They’re the next generation of leaders in the public administration and non-profit sectors of society. Their deep commitment and dedication to helping others, and to giving back to the community, has brought three Baruch College students recognition, and a $4,500 scholarship each, thanks to the generosity of the American Humanics (AH) Next Generation Nonprofit Leaders Program (NextGen).
All three students–Alexandros Hatzakis (’08), Natalia Kostus (’08) and Holdyn Brand (’09)— have already demonstrated leadership potential through their volunteer work with various organizations and agencies around the city. Now, they will each begin a mandatory 300-hour internship with a local non-profit organization, to fulfill one of the requirements for AH certification.
The certification means that the students have the “skills necessary to succeed in a career in the nonprofit field.” The scholarship money is designed to help offset any expenses the students may have while performing their internship.
“I’m extremely happy and deeply honored by the fact that I got this scholarship,” said Brand, a Bronx-born junior who is majoring in business journalism.
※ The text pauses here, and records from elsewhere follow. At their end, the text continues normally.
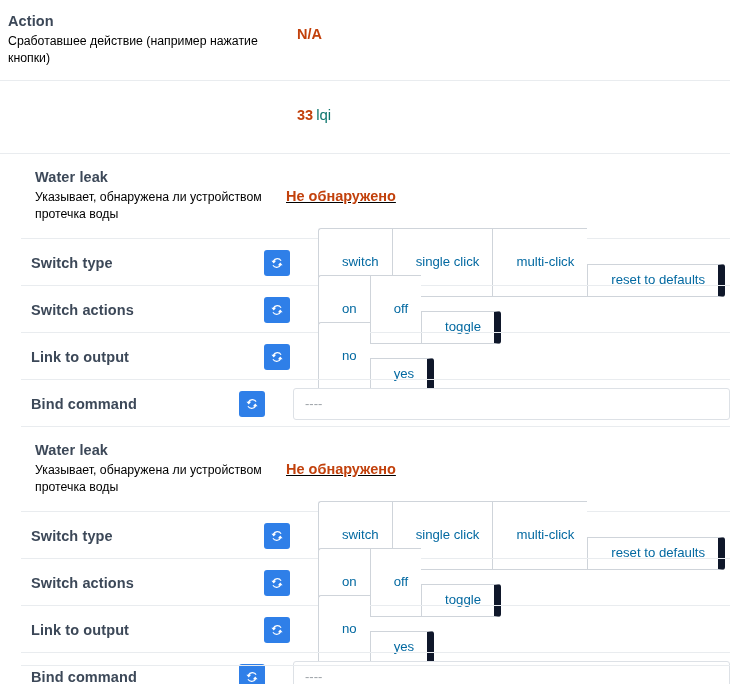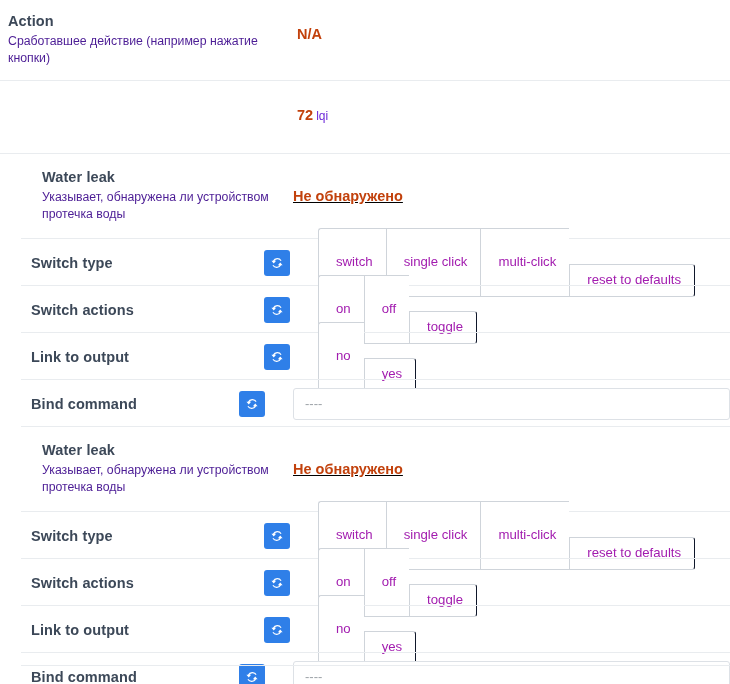--- a/index.html
+++ b/index.html
@@ -51,7 +51,7 @@
   .desc {
     margin-top: 3px;
     font-size: 12.3px;
-    color: #4c1d95;
+    color: #000000;
     line-height: 17px;
     max-width: 280px;
   }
He is still deciding where he will do his internship, but the experience that he already has with community service may come in handy. Brand said that he has done “tons of volunteer work,” namely with the Salvation Army in Virginia, as a Spanish-language translator at a hospital, and as a volunteer at an autism institute.
Although the American Humanics program has been around since 1948, it is still a fairly new component at Baruch, according to Stan Altman, a professor in the School of Public Affairs and the campus director of the AH program. He said that the program is particularly valuable because it “gets undergraduates involved in the non-profit and human services sector” and helps to prepare them for their first job in those areas.
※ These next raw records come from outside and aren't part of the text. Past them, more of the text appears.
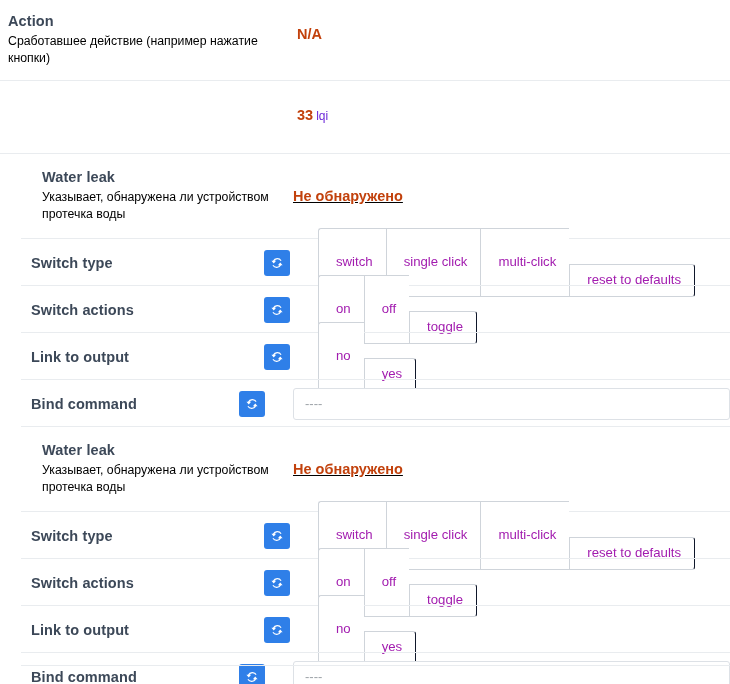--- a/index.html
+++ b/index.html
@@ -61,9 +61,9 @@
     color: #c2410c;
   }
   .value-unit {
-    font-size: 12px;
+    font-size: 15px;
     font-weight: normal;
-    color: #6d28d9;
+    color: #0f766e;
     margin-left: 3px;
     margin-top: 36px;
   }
For Hatzakis, a public affairs major who graduates later this month, community service is a term that has basically been seared into his soul since he was a kid growing up in Bay Ridge, Brooklyn. “When my parents divorced, my family qualified for public assistance. Seeing how it helped us so much compelled me to give back to the community,” he said.
The honor student spent part of his youth volunteering at a Greek cultural school that he attended, and where he is now a member of the executive committee. Last October, he began donating his time to the United Way of New York City, working from 24 hours to 30 hours per week. He said he’d perform his Humanics internship with them as well.
Kostus, a graduate student who will complete her master of public administration degree this month, is already working in the AH campus office, located in the School of Public Affairs on E. 22d St.
A native of Poland, Kostus came to the United States by herself eight years ago, after receiving a scholarship to attend a university in Indiana. Between her time there and moving to New York nearly two years ago, she did a stint with a Washington, D.C.-based lobbying firm.
“I find great fulfillment in being a public servant,” said Kostus. She attributes her commitment to the hard times her family endured when she was a baby in then-Communist Poland. Whether or not she will return to Poland to utilize her skills and training remains to be seen. “We’ll see what happens,” she said. In the meantime, she’s got her hand in a few different organizations, including a United Nations-based one that is geared to helping women. In addition to the NextGen winners, two other Baruch students were awarded AH scholarships for the next academic year. They are: Carlos Ruiz (09) and Caitlin Hannon (09), both of whom are public affairs majors.